A malfunction in the registrar's website this week left students unable to register for classes and check their final grades for the winter term. Other students were frustrated about being timed out of the system, a lack of data synchronization, and the server's unusual slowness.
According to Alex Henson, director of student and development applications for Network Services and Information Technologies (NSIT), the system's problems were caused by a hardware failure on Monday. Dell provided the hardware.
"The server is supposed to fail over to a redundant server, but in this case the hardware failed," Henson explained.
Molind Desai, a first-year in the College, was unable to register online for classes. "The 'select' button did not work on the site," Desai said. "When I clicked it, nothing happened. I had to go to three classes and talk to professors [about getting into the course]."
Henson said that the transfer failed as a result of increased usage of the registrar's Web site during a time when increased use is most expected-the first week of the quarter.
The last time a major internet-based system broke down at the University, causing the email system to go offline, was in December during final's week of autumn quarter.
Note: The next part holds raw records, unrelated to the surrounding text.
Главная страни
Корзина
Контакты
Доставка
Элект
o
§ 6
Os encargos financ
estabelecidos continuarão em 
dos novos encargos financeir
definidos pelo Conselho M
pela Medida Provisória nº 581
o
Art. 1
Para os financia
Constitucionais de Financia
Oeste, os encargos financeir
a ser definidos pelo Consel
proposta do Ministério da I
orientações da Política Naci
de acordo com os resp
Then, the initial slowdown that led to the system being taken offline was also caused mainly by an increase in usage.
Despite the similarity of heavy usage-with a similar rush of email traffic expected during finals week-Henson maintained that the causes of these two occurrences were unrelated.
According to Henson, "this incident was a unique situation," as the second server is designed to be available to handle extra traffic.
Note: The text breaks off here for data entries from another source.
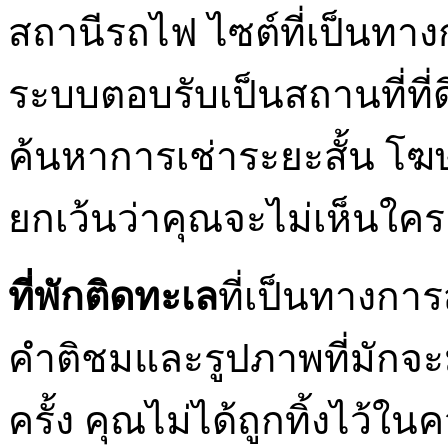
สถานีรถไฟ ไซต์ที่เป็นท
ระบบตอบรับเป็นสถานที่ที่ด
ค้นหาการเช่าระยะสั้น โฆษ
ยกเว้นว่าคุณจะไม่เห็นใคร
ที่พักติดทะเล
ที่เป็นทางกา
คำติชมและรูปภาพที่มักจ
ครั้ง คุณไม่ได้ถูกทิ้งไว้ใ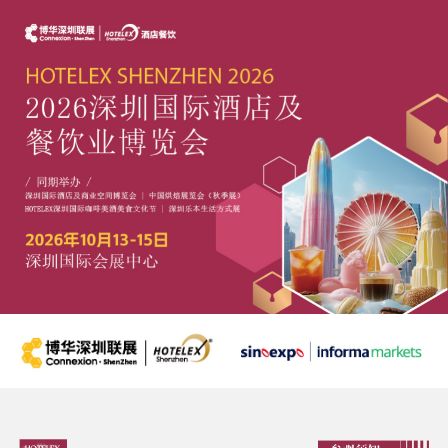
跳
转
到
主
要
内
容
The failure of the server to convert this week was caused by a mechanical malfunction in the system, Henson said, referring to a broken drive converter.
On Thursday morning, NSIT was able to activate the redundant server. But, then, the system broke connectivity, Henson said, causing the part of the registrar's site that allows students to change their University address, access their grades, and check immunization records, among other things.
Additionally, the break in connectivity caused problems synchronizing data within the system, which led to errors in accounting for how many spaces would be open in a given course, frustrating many students interested in signing up for a particular class.
Henson said that NSIT does not hold Dell accountable for the failure. "Dell did what they were supposed to. The University has a multitude of service providers and we think that Dell is the best one for this service, " he said.
The hardware is being replaced by Dell at no cost to the University.